Sotto questo profilo la sua onestà e la sua coerenza di fondo furono esemplari, nella cultura come nella politica, nella quale sempre veramente guardò agli interessi della società e non certo ai suoi, benché talvolta i suoi atteggiamenti fossero  o sembrassero radicali e alieni da compromessi. E gli piaceva il fatto che  glielo ricordavo, come farò anche  ora, con le parole di Cicerone, un’autore che, per quanto possa  parere strano,  molto prediligeva: «tuam salutem posteriorem salute communi  semper ducis».

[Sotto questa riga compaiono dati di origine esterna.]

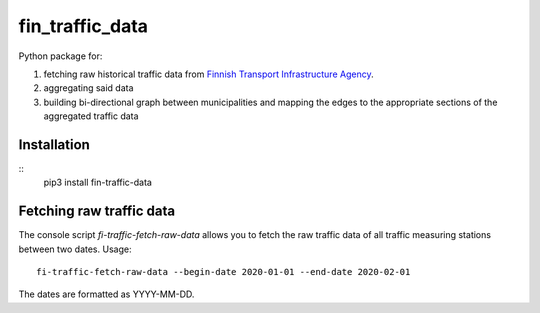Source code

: fin_traffic_data
================

Python package for:

1. fetching raw historical traffic data from
   `Finnish Transport Infrastructure Agency <https://vayla.fi>`_.
2. aggregating said data 
3. building bi-directional graph between municipalities and mapping
   the edges to the appropriate sections of the aggregated traffic data

Installation
------------

::
    pip3 install fin-traffic-data

Fetching raw traffic data
-------------------------

The console script `fi-traffic-fetch-raw-data` allows you to fetch the raw
traffic data of all traffic measuring stations between two dates. Usage::

    fi-traffic-fetch-raw-data --begin-date 2020-01-01 --end-date 2020-02-01

The dates are formatted as YYYY-MM-DD.
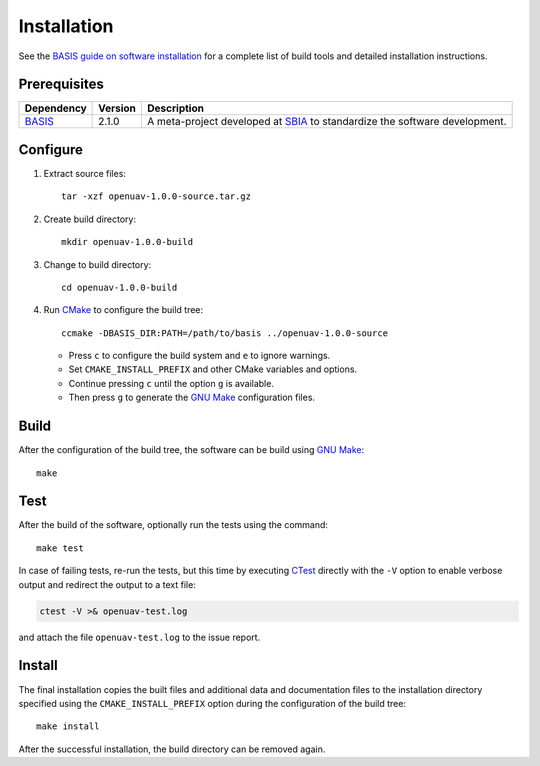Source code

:.. raw:: html

   <!--

   ============================================================================

      DO NOT EDIT THIS FILE! It was generated using Sphinx from:

      Origin:   $URL$
      Revision: $Rev$

   ============================================================================

   -->

.. meta::
    :description: Build and installation instructions for openUAV.

============
Installation
============

See the `BASIS guide on software installation`_ for a complete list of build tools and
detailed installation instructions.


Prerequisites
=============

.. raw:: html
    
    <br />

.. The tabularcolumns directive is required to help with formatting the table properly
   in case of LaTeX (PDF) output.

.. tabularcolumns:: |p{3.75cm}|m{1.5cm}|p{9.8cm}|

+---------------------+---------+----------------------------------------------------------------------------+
| Dependency          | Version | Description                                                                |
+=====================+=========+============================================================================+
| BASIS_              | 2.1.0   | A meta-project developed at SBIA_ to standardize the software development. |
+---------------------+---------+----------------------------------------------------------------------------+

.. _BASIS: http://www.rad.upenn.edu/sbia/software/basis/index.html
.. _SBIA: http://www.rad.upenn.edu/sbia/index.html


.. raw:: html
    
    <br />


Configure
=========

1. Extract source files::

    tar -xzf openuav-1.0.0-source.tar.gz

2. Create build directory::

    mkdir openuav-1.0.0-build

3. Change to build directory::

    cd openuav-1.0.0-build

4. Run CMake_ to configure the build tree::

    ccmake -DBASIS_DIR:PATH=/path/to/basis ../openuav-1.0.0-source

   - Press ``c`` to configure the build system and ``e`` to ignore warnings.
   - Set ``CMAKE_INSTALL_PREFIX`` and other CMake variables and options.
   - Continue pressing ``c`` until the option ``g`` is available.
   - Then press ``g`` to generate the `GNU Make`_ configuration files.


Build
=====

After the configuration of the build tree, the software can be build using `GNU Make`_::

    make


Test
====

After the build of the software, optionally run the tests using the command::

    make test

In case of failing tests, re-run the tests, but this time by executing CTest_
directly with the ``-V`` option to enable verbose output and redirect the output
to a text file:

.. code-block:: bash

    ctest -V >& openuav-test.log

and attach the file ``openuav-test.log`` to the issue report.


Install
=======

The final installation copies the built files and additional data and documentation
files to the installation directory specified using the ``CMAKE_INSTALL_PREFIX``
option during the configuration of the build tree::

    make install
    
After the successful installation, the build directory can be removed again.

.. _BASIS: http://www.rad.upenn.edu/sbia/software/basis/index.html
.. _BASIS guide on software installation: http://www.rad.upenn.edu/sbia/software/basis/howto/install.html
.. _CMake: http://www.cmake.org/
.. _CTest: http://www.cmake.org/cmake/help/v2.8.8/ctest.html
.. _GNU Make: http://www.gnu.org/software/make/
.. _SBIA:  http://www.rad.upenn.edu/sbia/index.html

Di quegli anni irripetibili Paolo Greco fu senza dubbio il vero artefice, perché più di tutti aveva creduto e voluto quel sodalizio di spiriti liberi e indipendenti e più di tutti l’aveva sostenuto con passione e puntiglio, trapiantandolo poi, quando a Siracusa aveva esaurito la sua vitalità,  a Palazzolo, dove aveva ancora dato i suoi frutti, che spero non muoiano. Tra il 1998 e il 2010 molto discutemmo e molto realizzammo, soprattutto con la ricordata rivista Letture critiche, dove regolarmente trovavano il luogo loro deputato i risultati delle nostre perenni dispute.
Quella scelta l’abbiamo condivisa fino all’ultimo. Non è un caso che nel mio ultimo libro Alle radici dell’Europa moderna, germogliato proprio nelle dispute di quegli anni nell’ambito del progetto "la città partita" - (che egli aveva ideato,  con chiaro riferimento al verso dantesco) - ma pubblicato solo nel dicembre del 2020, la postfazione sia di Elio Cappuccio e la prefazione appunto di Paolo Greco  che, pur sofferente, non volle sottrarsi a un impegno che considerava d’onore. Forse in nome di quei tempi, passati ma mai tramontati.